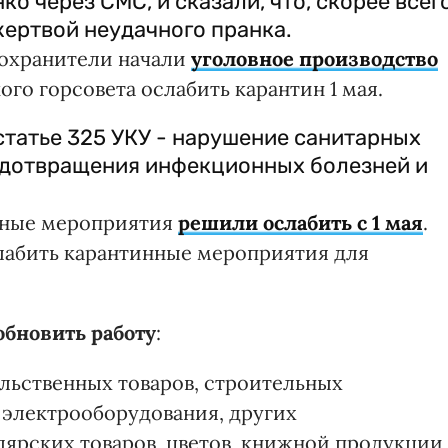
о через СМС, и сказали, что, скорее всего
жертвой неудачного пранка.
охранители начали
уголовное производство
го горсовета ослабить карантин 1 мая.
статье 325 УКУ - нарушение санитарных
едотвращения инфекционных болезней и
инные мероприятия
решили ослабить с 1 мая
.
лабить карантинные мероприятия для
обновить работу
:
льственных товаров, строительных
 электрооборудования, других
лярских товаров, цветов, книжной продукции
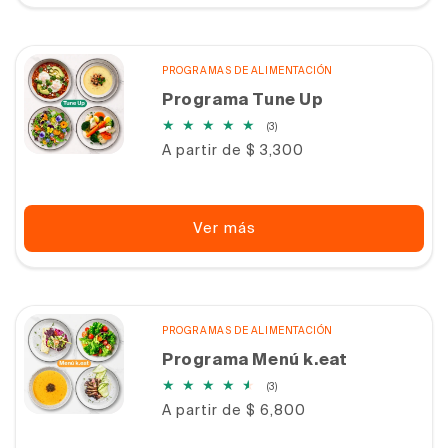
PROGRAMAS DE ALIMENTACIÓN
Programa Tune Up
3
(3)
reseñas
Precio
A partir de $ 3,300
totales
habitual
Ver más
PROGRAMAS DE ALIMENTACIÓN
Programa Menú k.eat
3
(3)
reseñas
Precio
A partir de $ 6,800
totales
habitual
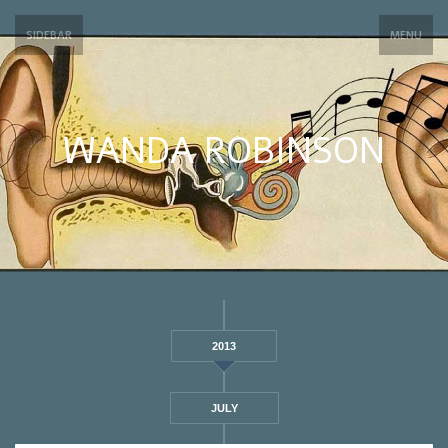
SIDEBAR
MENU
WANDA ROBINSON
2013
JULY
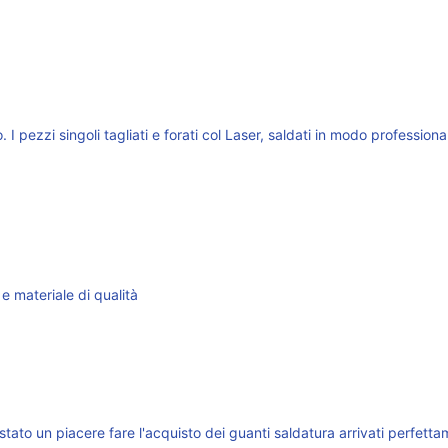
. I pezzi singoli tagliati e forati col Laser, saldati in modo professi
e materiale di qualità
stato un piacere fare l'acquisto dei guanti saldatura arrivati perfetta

---

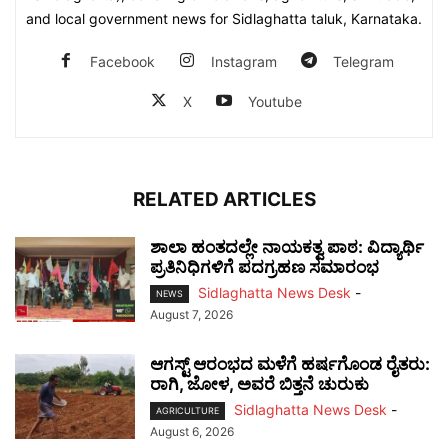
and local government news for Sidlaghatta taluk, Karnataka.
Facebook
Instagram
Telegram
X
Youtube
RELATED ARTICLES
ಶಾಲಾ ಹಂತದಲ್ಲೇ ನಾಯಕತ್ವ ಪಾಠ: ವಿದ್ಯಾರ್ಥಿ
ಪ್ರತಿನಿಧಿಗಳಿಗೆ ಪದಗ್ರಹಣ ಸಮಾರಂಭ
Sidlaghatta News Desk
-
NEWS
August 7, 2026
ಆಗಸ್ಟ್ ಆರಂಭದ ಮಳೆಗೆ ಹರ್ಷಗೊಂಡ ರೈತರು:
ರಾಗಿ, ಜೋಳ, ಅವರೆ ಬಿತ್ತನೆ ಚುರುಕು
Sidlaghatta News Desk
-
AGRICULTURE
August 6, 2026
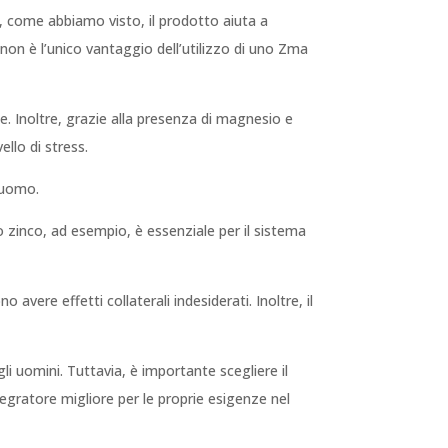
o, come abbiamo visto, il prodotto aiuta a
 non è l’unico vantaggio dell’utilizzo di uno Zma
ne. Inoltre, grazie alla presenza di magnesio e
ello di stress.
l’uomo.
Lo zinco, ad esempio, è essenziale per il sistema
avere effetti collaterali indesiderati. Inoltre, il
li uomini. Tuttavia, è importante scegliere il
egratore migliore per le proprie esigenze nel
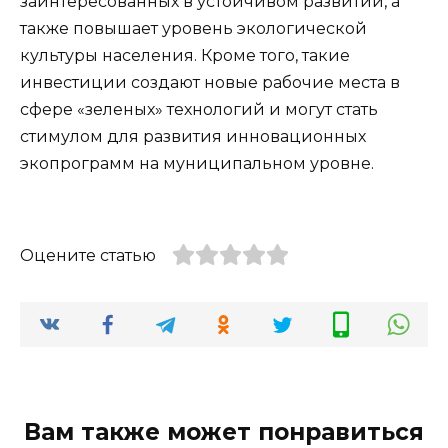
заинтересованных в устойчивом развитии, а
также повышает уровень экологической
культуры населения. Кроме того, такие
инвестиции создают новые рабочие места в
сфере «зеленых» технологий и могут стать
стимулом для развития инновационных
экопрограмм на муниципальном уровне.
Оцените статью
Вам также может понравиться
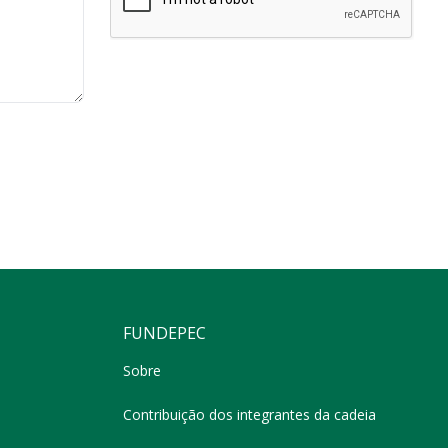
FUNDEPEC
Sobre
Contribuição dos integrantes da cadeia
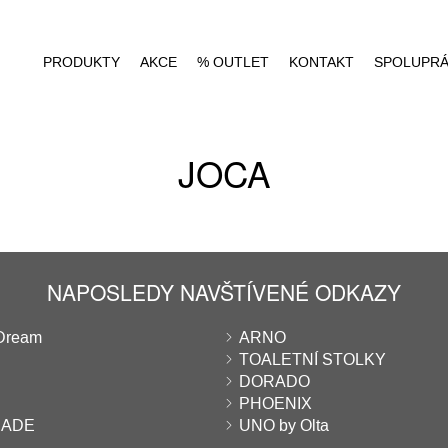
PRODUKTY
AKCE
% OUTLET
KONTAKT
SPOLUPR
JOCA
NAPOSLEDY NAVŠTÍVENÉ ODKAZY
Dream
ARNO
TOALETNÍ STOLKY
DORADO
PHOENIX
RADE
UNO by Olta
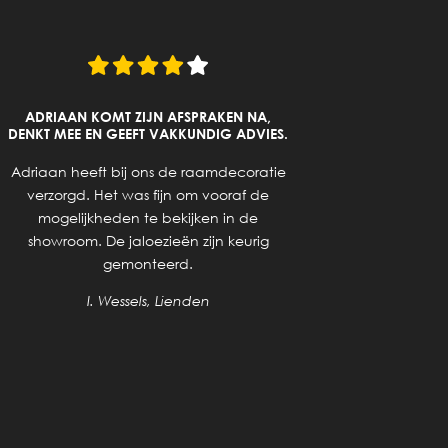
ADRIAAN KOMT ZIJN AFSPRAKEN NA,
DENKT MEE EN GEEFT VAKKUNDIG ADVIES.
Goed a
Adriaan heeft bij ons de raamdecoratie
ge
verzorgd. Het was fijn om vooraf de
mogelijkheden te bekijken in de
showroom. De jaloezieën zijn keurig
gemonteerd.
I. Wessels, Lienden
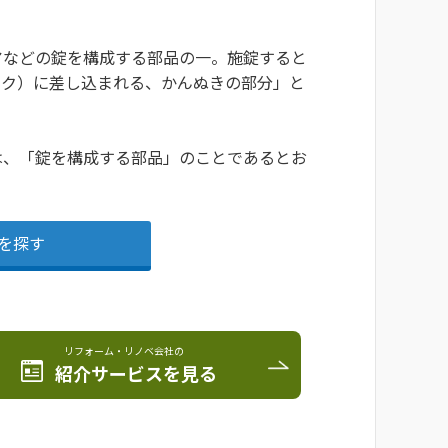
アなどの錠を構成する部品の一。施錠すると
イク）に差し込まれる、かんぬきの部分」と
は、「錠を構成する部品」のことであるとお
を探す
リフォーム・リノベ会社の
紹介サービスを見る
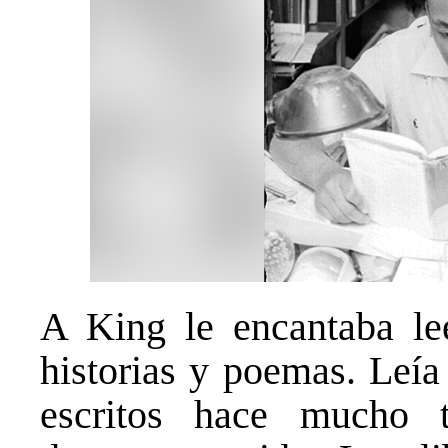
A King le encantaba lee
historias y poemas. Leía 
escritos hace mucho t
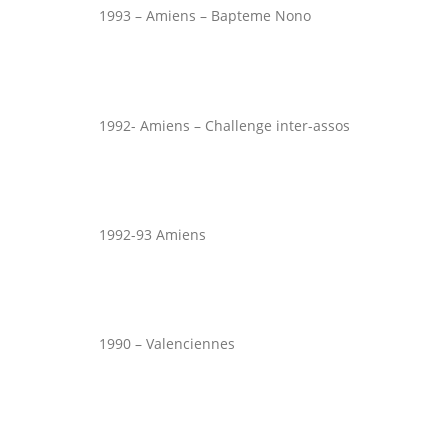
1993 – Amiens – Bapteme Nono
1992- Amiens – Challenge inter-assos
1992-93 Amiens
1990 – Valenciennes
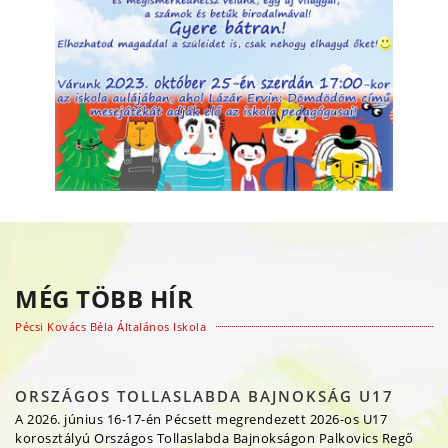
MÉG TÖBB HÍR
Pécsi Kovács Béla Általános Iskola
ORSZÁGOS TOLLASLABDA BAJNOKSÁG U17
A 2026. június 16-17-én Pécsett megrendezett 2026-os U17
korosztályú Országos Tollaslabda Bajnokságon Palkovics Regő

...

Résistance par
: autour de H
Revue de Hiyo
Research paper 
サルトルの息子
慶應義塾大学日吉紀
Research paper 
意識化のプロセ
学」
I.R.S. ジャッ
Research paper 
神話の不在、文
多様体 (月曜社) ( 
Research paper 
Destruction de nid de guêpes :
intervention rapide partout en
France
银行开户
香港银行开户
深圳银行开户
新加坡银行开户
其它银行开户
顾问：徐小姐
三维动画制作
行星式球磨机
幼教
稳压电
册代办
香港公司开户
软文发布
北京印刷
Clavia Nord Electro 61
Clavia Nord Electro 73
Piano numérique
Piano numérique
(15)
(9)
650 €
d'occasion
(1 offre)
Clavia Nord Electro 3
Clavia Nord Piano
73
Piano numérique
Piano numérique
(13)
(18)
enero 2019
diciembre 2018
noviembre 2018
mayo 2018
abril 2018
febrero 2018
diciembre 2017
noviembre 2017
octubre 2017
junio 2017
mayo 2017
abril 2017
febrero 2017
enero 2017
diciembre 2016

EXERCISE OBJECTIVE.
Find each line above that contains "товаров", and copy those lines.

PROBLEM SOLUTION.
льственных товаров, строительных
лярских товаров, цветов, книжной продукции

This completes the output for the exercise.